Le 6 mars dernier, à la Halle aux grains, l’Orchestre national du Capitole célébrait une fois de plus la jeunesse du compositeur, dans le cadre de l’Opération Mozart. Dirigé par le chef et violoniste italien Fabio Biondi et avec la participation du grand pianiste français Alexandre Tharaud, la formation symphonique toulousaine illustrait « Le B.A. BA de Mozart » avec une programmation musicale d’œuvre composées avant l’âge de 21 ans.
Une ouverture d’opéra, un concerto pour piano et orchestre et pas moins de trois symphonies se succèdent au cours de cette soirée aux accents joyeux.
L’ouverture de l’opéra Lucio Silla reflète la fibre italienne du compositeur de seize ans. Représenté en 1772 sur la scène du Teatro Regio Ducale de Milan, l’ouvrage reçoit un franc succès. Son ouverture en trois parties distinctes évoque une symphonie en miniature. Sous la baguette vive et animée de Fabio Biondi, l’orchestre, en formation « Mozart » (une trentaine de musiciens, comme il se doit), scintille d’une vive lumière.
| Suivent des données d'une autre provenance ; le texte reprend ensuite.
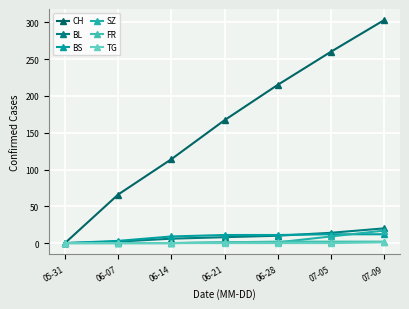

How many lines are shown in the chart?

6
Lui succède le Concerto pour piano et orchestre n° 9 en mi bémol majeur, dit « Jeunehomme », daté de 1777. Le « Jeunehomme » en question est en fait ici la dédicataire de l’œuvre, une jeune pianiste française dont le nom d’origine, Victoire Jenamy, a été, volontairement ou non, transformé au cours des échanges épistolaires. Le piano s’impose dès la première mesure de l’orchestre. Alexandre Tharaud y déploie dès l’ouverture une belle sonorité, d’une profondeur équilibrant l’ampleur orchestrale. Curieusement, le soliste semble prendre une certaine distance avec la légèreté du style galant en vigueur à cette époque. Les thèmes de l’Allegro sont amplement développés, avec un certain sérieux, alors que dans l’Andantino une ombre plane jusqu’à la manifestation d’une douleur, d’une plainte à peine esquissée. L’Allegro final résonne comme une joyeuse délivrance. Le public, venu nombreux, réclame un bis qu’Alexandre Tharaud accorde généreusement. Il s’agit de sa propre transcription pour piano de la Sicilienne de la Sonate pour flûte et clavecin BWV 1031 attribuée à Johann Sebastian Bach. Certains musicologues estiment que cette pièce, du moins en partie, est écrite par le fils du Cantor, Carl Philipp Emanuel. Quoiqu’il en soit, le style de Bach y est bien présent.
Toute la seconde partie de la soirée est consacrée à un trio de ces symphonies de jeunesse que le chef et violoniste aborde avec un esprit légitime de liberté. Fabio Biondi apparaît avec son violon qu’il va jouer en tant que « Konzertmeister » de l’ensemble orchestral. Il va même solliciter les autres chefs de pupitre, second violon, alto, violoncelle pour participer à quelques échanges souvent pratiqués dans les symphonies concertantes, une habitude courante à l’époque de Mozart.
La Symphonie n° 11 en ré majeur date de 1770. Mozart l’a donc écrite à l’âge de quatorze ans. Ses trois courts mouvements respirent la joie et la bonne humeur. Le chef y suscite de courts et charmants duos avec le chef de pupitre des seconds violons Fabien Mastrantonio.
Le compositeur a 18 ans lorsqu’il compose sa Symphonie n° 30 qui réclame un pupitre supplémentaire de deux trompettes. Le ton énergique de la partition est parfaitement soutenu par le chef qui s’implique comme soliste autant que comme chef. L’alto solo Bruno Dubarry et le violoncelle solo Pierre Gil sont appelés à rejoindre les deux violons pour quelques interventions concertantes. Le Presto final se termine étrangement, comme sur des points de suspension. Le jeune Mozart aimait les plaisanteries. Il a même composé « Ein musikalischer Spaß » (Une plaisanterie musicale) destinée à se moquer de ses collègues…
La concert s’achève avec la Symphonie n° 13 en fa majeur composée en 1771, à l’âge de 15 ans. Avec son Allegro initial presque dramatique, elle déploie un très bel Andante et un Menuetto particulièrement dansant. Le Molto allegro final voit le retour des quatre cordes solistes selon l’initiative raffinée de Fabio Biondi.
Décidemment le long week-end Mozart s’est ouvert à la découverte.